Exercise goal ▸
Please rewrite the lines of the data between the line containing "terbuat dari atau</span></p>" and the line containing "plastik (Balipost, 2018).</span></p>", both included, as a Markdown table with columns "Row" and "Content". Omit blank lines.

Supplied data ▸
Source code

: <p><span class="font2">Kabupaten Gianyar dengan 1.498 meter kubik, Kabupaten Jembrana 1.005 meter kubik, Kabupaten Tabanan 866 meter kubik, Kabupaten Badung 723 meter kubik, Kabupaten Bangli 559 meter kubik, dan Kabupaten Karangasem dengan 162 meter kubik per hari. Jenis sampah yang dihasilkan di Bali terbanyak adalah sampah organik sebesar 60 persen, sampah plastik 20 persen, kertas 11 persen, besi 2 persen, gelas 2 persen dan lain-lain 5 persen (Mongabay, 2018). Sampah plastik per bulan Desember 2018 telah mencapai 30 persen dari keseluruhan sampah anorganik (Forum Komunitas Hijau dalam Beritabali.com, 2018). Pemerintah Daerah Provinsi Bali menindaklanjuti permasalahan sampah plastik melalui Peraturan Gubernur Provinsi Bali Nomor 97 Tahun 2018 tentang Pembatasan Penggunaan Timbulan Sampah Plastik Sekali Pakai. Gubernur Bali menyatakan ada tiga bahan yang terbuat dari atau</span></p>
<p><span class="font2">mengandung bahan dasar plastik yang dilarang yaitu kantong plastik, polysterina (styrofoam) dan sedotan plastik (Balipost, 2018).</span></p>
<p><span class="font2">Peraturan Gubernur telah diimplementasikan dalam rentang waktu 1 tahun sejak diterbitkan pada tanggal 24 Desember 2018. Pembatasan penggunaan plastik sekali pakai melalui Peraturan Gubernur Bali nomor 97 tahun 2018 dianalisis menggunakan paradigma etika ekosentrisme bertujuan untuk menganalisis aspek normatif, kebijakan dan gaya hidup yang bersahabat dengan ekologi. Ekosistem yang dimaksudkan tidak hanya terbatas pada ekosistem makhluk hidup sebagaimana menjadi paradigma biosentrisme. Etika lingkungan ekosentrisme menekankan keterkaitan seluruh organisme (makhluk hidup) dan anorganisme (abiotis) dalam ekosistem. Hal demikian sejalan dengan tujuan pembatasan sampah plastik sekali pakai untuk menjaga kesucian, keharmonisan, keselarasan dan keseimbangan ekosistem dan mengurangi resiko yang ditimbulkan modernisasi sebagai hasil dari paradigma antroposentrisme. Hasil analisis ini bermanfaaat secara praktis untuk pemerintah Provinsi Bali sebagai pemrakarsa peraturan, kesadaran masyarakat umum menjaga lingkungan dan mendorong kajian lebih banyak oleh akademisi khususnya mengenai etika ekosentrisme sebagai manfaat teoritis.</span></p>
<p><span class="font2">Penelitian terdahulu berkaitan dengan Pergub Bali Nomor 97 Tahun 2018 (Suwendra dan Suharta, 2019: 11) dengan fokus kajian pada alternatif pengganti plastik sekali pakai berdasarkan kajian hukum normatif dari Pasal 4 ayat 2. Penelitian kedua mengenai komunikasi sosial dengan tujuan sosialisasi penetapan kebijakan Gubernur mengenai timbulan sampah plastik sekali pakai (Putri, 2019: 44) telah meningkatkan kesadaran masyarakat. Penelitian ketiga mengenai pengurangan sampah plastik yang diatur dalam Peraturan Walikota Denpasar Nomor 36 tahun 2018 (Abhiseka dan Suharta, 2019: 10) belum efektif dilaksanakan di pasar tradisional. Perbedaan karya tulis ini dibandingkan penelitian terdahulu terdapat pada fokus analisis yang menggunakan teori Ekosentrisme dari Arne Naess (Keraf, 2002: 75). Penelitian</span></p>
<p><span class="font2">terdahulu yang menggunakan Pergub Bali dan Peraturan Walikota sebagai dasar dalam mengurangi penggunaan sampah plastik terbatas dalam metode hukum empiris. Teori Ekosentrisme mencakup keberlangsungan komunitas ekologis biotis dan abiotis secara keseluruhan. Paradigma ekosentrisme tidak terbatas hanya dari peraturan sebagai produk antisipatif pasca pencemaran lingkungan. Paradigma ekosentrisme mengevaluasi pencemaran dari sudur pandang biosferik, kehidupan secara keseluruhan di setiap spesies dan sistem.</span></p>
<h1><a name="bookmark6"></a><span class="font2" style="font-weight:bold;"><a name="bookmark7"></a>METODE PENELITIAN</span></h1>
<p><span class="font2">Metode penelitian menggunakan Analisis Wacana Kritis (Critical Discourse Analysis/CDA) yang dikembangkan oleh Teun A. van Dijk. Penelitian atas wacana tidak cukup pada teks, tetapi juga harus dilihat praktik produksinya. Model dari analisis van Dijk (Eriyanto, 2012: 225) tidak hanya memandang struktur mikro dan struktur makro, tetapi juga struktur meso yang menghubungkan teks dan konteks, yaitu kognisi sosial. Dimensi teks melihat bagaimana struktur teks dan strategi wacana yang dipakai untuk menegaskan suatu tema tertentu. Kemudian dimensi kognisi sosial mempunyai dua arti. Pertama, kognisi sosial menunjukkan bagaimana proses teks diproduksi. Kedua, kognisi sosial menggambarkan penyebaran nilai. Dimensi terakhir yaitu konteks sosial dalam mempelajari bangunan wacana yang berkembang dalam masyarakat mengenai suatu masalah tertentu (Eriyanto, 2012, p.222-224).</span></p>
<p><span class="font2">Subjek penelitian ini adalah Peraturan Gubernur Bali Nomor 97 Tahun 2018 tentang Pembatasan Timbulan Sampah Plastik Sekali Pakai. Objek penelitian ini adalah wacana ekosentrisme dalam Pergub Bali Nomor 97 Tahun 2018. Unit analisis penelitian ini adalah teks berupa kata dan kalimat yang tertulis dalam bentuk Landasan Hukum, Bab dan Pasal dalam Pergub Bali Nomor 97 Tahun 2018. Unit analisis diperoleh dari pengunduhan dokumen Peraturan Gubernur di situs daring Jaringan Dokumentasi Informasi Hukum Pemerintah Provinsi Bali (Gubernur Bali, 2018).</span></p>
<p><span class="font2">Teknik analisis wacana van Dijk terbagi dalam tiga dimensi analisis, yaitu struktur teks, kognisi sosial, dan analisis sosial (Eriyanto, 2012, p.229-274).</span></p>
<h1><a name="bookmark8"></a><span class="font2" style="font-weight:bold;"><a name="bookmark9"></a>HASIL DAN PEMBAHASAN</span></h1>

Exercise solution ▸
| Row | Content |
|---|---|
| 1 | : <p><span class="font2">Kabupaten Gianyar dengan 1.498 meter kubik, Kabupaten Jembrana 1.005 meter kubik, Kabupaten Tabanan 866 meter kubik, Kabupaten Badung 723 meter kubik, Kabupaten Bangli 559 meter kubik, dan Kabupaten Karangasem dengan 162 meter kubik per hari. Jenis sampah yang dihasilkan di Bali terbanyak adalah sampah organik sebesar 60 persen, sampah plastik 20 persen, kertas 11 persen, besi 2 persen, gelas 2 persen dan lain-lain 5 persen (Mongabay, 2018). Sampah plastik per bulan Desember 2018 telah mencapai 30 persen dari keseluruhan sampah anorganik (Forum Komunitas Hijau dalam Beritabali.com, 2018). Pemerintah Daerah Provinsi Bali menindaklanjuti permasalahan sampah plastik melalui Peraturan Gubernur Provinsi Bali Nomor 97 Tahun 2018 tentang Pembatasan Penggunaan Timbulan Sampah Plastik Sekali Pakai. Gubernur Bali menyatakan ada tiga bahan yang terbuat dari atau</span></p> |
| 2 | <p><span class="font2">mengandung bahan dasar plastik yang dilarang yaitu kantong plastik, polysterina (styrofoam) dan sedotan plastik (Balipost, 2018).</span></p> |